### Source data
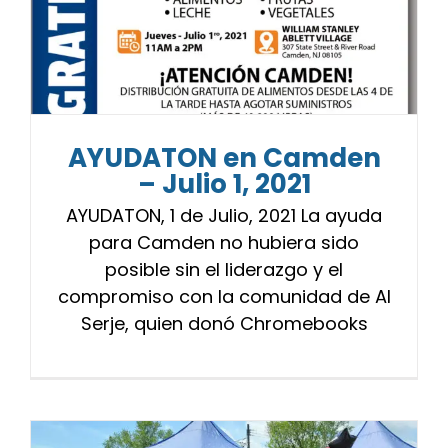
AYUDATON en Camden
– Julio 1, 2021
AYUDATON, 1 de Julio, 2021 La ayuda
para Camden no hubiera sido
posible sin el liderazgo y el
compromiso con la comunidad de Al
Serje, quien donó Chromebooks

--

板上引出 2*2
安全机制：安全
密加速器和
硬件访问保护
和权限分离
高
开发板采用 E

...

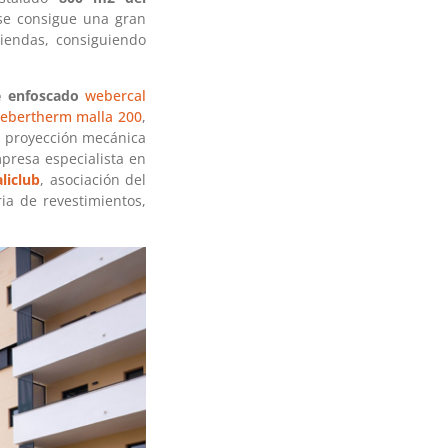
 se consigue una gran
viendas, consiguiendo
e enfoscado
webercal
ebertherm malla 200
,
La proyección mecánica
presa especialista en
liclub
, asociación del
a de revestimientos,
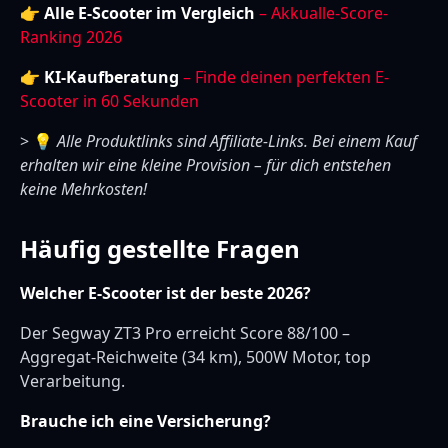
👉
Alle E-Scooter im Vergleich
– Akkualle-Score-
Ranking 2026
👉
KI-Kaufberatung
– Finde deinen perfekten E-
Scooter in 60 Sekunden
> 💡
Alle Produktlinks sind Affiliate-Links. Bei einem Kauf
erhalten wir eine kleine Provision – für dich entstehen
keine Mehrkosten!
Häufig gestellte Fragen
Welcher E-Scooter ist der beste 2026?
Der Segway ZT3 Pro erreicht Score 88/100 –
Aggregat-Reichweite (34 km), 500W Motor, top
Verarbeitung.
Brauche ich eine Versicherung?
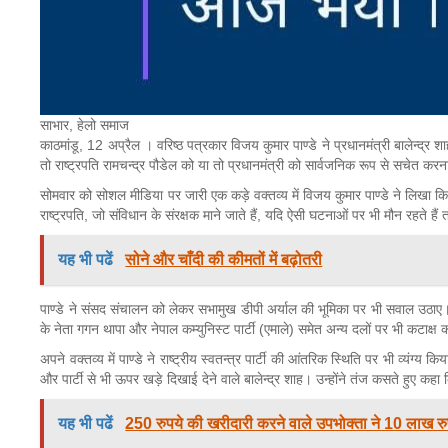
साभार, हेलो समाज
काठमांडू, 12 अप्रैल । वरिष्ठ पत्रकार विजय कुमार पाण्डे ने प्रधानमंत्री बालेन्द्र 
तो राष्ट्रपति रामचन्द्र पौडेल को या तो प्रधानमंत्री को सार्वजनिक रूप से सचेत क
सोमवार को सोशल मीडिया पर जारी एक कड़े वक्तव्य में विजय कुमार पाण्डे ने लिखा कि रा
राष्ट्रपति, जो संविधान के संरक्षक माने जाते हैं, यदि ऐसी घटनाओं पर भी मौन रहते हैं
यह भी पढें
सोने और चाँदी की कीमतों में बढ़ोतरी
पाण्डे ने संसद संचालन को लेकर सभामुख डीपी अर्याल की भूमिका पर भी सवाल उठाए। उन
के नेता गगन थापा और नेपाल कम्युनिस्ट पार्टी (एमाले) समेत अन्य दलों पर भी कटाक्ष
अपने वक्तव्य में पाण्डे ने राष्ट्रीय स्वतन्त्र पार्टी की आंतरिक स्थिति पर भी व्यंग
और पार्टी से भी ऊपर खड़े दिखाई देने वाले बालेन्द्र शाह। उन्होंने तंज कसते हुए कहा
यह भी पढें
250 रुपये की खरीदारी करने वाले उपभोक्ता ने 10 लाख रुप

### Task requirements
Express the lines from the one containing "साभार, हेलो समाज" through the one containing "250 रुपये की", both included, as a Markdown table with the columns Row and Line. Give each line its row number and leave out any blank lines.

### Output for this task
| Row | Line |
|---|---|
| 1 | साभार, हेलो समाज |
| 2 | काठमांडू, 12 अप्रैल । वरिष्ठ पत्रकार विजय कुमार पाण्डे ने प्रधानमंत्री बालेन्द्र  |
| 3 | तो राष्ट्रपति रामचन्द्र पौडेल को या तो प्रधानमंत्री को सार्वजनिक रूप से सचेत क |
| 4 | सोमवार को सोशल मीडिया पर जारी एक कड़े वक्तव्य में विजय कुमार पाण्डे ने लिखा कि रा |
| 5 | राष्ट्रपति, जो संविधान के संरक्षक माने जाते हैं, यदि ऐसी घटनाओं पर भी मौन रहते हैं |
| 6 | यह भी पढें |
| 7 | सोने और चाँदी की कीमतों में बढ़ोतरी |
| 8 | पाण्डे ने संसद संचालन को लेकर सभामुख डीपी अर्याल की भूमिका पर भी सवाल उठाए। उन |
| 9 | के नेता गगन थापा और नेपाल कम्युनिस्ट पार्टी (एमाले) समेत अन्य दलों पर भी कटाक्ष |
| 10 | अपने वक्तव्य में पाण्डे ने राष्ट्रीय स्वतन्त्र पार्टी की आंतरिक स्थिति पर भी व्यंग |
| 11 | और पार्टी से भी ऊपर खड़े दिखाई देने वाले बालेन्द्र शाह। उन्होंने तंज कसते हुए कहा |
| 12 | यह भी पढें |
| 13 | 250 रुपये की खरीदारी करने वाले उपभोक्ता ने 10 लाख रुप |